YOUR ASSIGNMENT:
Nothing but the lines below between the line holding "M960,8H1019L990,17H973L962,11Z" and the line holding "M515,323L1000,413L1239,602L1120,900L386,577L417,435Z", inclusive, should appear in the answer, each set down exactly.

INPUT RECORDS:
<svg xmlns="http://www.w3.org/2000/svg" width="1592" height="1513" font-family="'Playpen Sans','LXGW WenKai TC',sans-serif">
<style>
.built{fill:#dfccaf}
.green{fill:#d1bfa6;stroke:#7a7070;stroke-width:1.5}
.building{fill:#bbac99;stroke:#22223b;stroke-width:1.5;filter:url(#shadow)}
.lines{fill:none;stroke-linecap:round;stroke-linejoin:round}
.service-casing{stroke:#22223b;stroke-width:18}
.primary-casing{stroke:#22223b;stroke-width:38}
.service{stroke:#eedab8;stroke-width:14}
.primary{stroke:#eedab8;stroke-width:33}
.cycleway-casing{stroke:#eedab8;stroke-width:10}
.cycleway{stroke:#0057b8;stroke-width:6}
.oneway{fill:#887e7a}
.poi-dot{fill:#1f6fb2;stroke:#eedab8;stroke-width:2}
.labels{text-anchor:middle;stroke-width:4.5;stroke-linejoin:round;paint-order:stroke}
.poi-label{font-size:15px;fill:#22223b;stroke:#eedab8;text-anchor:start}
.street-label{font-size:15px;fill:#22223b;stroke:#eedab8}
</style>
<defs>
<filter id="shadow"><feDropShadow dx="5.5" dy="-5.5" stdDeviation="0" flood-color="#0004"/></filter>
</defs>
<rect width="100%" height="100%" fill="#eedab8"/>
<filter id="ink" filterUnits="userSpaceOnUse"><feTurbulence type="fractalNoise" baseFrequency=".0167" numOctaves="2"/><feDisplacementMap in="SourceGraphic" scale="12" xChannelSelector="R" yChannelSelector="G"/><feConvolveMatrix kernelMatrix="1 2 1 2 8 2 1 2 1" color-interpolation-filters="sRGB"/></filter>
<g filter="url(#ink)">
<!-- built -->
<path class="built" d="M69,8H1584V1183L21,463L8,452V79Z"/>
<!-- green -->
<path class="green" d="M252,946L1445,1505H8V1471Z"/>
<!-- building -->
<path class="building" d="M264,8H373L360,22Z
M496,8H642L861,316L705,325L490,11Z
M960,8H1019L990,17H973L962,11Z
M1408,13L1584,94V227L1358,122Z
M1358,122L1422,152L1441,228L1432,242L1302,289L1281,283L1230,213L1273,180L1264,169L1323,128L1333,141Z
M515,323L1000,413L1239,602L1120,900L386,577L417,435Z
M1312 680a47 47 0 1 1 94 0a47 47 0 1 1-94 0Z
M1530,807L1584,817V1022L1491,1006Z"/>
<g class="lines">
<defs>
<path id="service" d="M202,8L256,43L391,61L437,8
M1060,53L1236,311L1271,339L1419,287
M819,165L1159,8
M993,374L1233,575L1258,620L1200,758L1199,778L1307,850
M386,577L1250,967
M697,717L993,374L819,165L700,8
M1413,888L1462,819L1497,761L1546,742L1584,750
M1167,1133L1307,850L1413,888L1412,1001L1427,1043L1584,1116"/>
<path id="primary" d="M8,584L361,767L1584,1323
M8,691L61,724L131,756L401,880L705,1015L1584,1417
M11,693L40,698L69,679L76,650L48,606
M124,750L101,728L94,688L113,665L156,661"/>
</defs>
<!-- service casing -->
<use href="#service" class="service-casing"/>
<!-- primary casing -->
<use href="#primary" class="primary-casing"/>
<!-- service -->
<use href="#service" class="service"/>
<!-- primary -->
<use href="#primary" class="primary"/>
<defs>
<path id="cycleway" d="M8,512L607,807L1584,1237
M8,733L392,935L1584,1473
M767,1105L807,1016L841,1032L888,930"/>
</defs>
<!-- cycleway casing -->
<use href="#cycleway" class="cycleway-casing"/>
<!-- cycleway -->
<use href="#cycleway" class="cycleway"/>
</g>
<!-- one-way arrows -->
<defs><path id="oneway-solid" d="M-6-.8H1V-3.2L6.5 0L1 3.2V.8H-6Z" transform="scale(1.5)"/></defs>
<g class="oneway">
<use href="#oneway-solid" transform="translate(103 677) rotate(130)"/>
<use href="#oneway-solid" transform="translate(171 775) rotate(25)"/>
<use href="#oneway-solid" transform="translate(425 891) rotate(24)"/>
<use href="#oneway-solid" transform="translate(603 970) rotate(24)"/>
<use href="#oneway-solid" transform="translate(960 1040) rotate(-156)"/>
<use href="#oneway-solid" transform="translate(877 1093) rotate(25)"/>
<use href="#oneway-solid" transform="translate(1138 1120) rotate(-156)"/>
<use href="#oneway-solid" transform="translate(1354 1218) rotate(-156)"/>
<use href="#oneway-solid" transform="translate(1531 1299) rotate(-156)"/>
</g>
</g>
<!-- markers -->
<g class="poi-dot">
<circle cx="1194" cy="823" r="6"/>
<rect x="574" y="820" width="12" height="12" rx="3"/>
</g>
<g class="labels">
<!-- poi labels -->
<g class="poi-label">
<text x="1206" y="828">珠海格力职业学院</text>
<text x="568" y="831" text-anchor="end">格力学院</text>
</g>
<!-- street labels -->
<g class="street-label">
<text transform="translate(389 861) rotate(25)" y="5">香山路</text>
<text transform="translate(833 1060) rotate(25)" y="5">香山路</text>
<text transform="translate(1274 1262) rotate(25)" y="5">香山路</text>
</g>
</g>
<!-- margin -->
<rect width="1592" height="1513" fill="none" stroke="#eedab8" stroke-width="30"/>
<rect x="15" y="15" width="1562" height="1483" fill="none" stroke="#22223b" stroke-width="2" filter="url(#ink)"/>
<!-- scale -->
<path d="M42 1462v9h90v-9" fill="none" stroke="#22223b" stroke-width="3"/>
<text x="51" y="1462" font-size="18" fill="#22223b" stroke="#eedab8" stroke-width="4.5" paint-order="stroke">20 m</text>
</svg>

EXERCISE ANSWER:
M960,8H1019L990,17H973L962,11Z
M1408,13L1584,94V227L1358,122Z
M1358,122L1422,152L1441,228L1432,242L1302,289L1281,283L1230,213L1273,180L1264,169L1323,128L1333,141Z
M515,323L1000,413L1239,602L1120,900L386,577L417,435Z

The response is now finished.